* _Selected passage_:
Globe Syndicate

 

for release Friday December 24, 2004

 

Another Way

 

by Melodie Davis

 

 

No Room in the Inn and the Mother at the End of Her Rope

 

Many people visit Disney World over the Christmas holidays. Is it a fantasy come true, or a near disaster?

 

Our family looked forward to our first visit there 12 years ago with great anticipation. After all, isn’t it the epitome of every kid’s dream? Isn’t it every parent’s desire to be able to take their children to Disney World? My parents, who at that time spent their winters in Florida, were paying for the visit, as they did for all of the other grandchildren at the “appropriate age.” We rented a hotel for one night—not the deluxe kind inside the gates but a cheap, cheap one on the outskirts, we booked two rooms for the seven of us.

 

We headed to Disney World early in the morning and it was a good thing because by late afternoon, the lines were clogged.

 

My parents were tired, so we agreed that I would go check them into the hotel for the evening, and then I’d return to the park to meet the family to spend the rest of the evening there. We agreed on a meeting time and place: 6:30 should allow me plenty of time to make the trip and get them settled into their room. This was long before cell phones, of course.

 

Traffic was horrendous and by the time I got to the hotel, the desk clerk said there was only one room reserved for us, and they had no more rooms in the inn. They said all the other nearby hotels were full. We would just have to rough it with all the kids on the floor (fire codes not withstanding). I fetched my parents some sandwiches from a nearby fast food restaurant, and headed back to Dizzy World.

 

By then the traffic was almost at a complete standstill, and as the time approached to meet up with the family, I was past the point of crying. I knew there was no way I could get to the grounds, park, and get to our appointed meeting place by the agreed upon time. They would just have to wait. They wouldn’t be happy, but what choice did I have? I turned on a music cassette and let “Peace Like a River” flood over my soul.

 

Meanwhile, my husband had heard an announcement that there were no more visitors being allowed into the park. They were full. He, too, started to panic. How would I get back in? He talked to an attendant. They got on the phone.

 

Finally I got to the gate and by then the flow of visitors had eased enough that they did let me in. But once on main street, I couldn’t go anywhere! Crowds were lining up for the daily parade and it was quite impossible for me to move anywhere. By now I was more than 45 minutes past our agreed upon time. I couldn’t cry now. They just had to wait.

 

Then I devised a path by snaking in and out of stores: with the crowds all out on the streets, if I could make my way into a store, I could traverse the width of the store in relative solitude, go out a side door, and then push my way through the crowd when on the street, gaining ground much faster. In and out I went like that for a few blocks.

* _Stored records_:
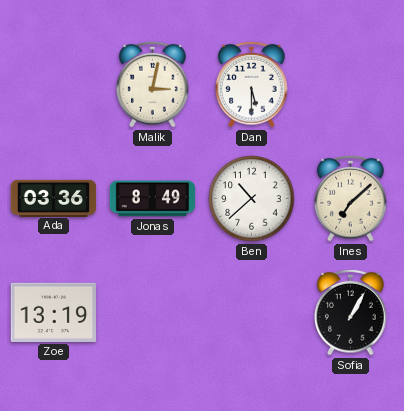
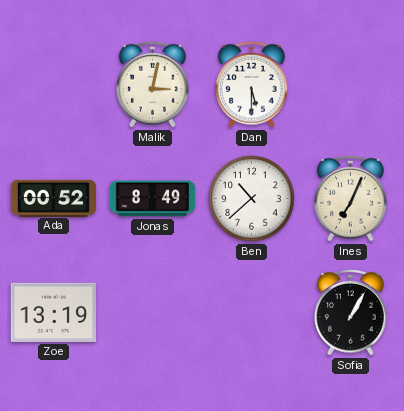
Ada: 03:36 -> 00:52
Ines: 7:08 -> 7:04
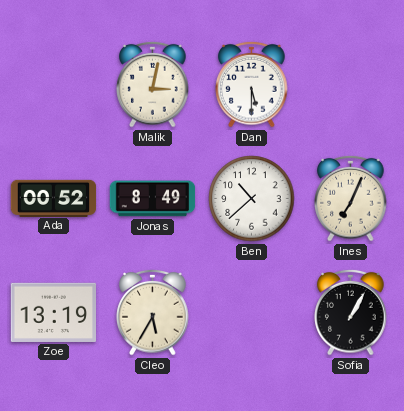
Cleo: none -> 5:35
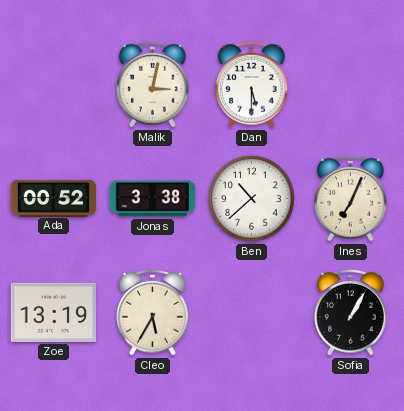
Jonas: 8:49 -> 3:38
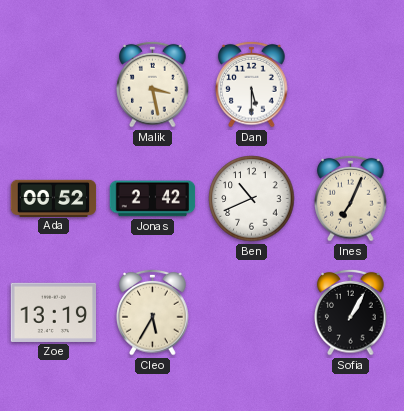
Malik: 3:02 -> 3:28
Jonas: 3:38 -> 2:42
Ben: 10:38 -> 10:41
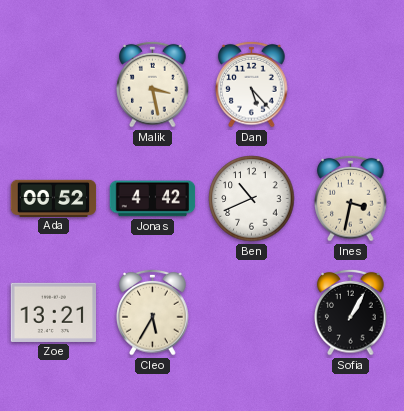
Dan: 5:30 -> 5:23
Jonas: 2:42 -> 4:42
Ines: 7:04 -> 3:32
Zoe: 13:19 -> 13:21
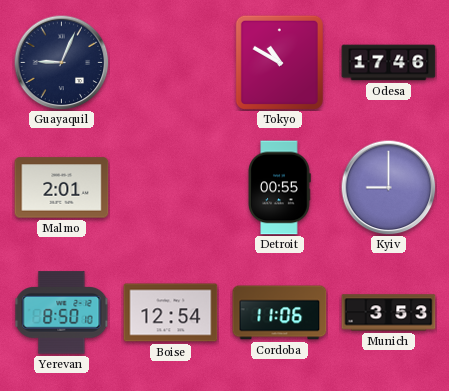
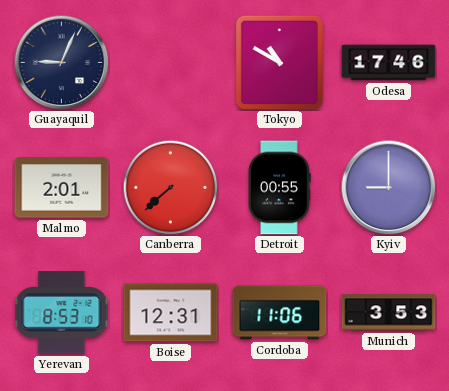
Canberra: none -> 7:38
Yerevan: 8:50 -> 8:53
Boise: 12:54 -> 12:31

* _Exercise set_:
[1] Answer these from the Disney World column:
(a) How many rooms were booked for the family, and how many people were in the group?
(b) What time did the family agree to meet back at the park?
(c) What song did the narrator play on the cassette while stuck in traffic?
[2] List every sentence in the Disney World column that ends with a question mark.
[3] Return the section of the Disney World column that begins at the words "Our family looked" and stops after "seven of us.".

* _Answers by task_:
[1]
(a) Two rooms for seven people.
(b) 6:30.
(c) "Peace Like a River."

[2]
- Is it a fantasy come true, or a near disaster?
- After all, isn’t it the epitome of every kid’s dream?
- Isn’t it every parent’s desire to be able to take their children to Disney World?
- They wouldn’t be happy, but what choice did I have?
- How would I get back in?

[3]
Our family looked forward to our first visit there 12 years ago with great anticipation. After all, isn’t it the epitome of every kid’s dream? Isn’t it every parent’s desire to be able to take their children to Disney World? My parents, who at that time spent their winters in Florida, were paying for the visit, as they did for all of the other grandchildren at the “appropriate age.” We rented a hotel for one night—not the deluxe kind inside the gates but a cheap, cheap one on the outskirts, we booked two rooms for the seven of us.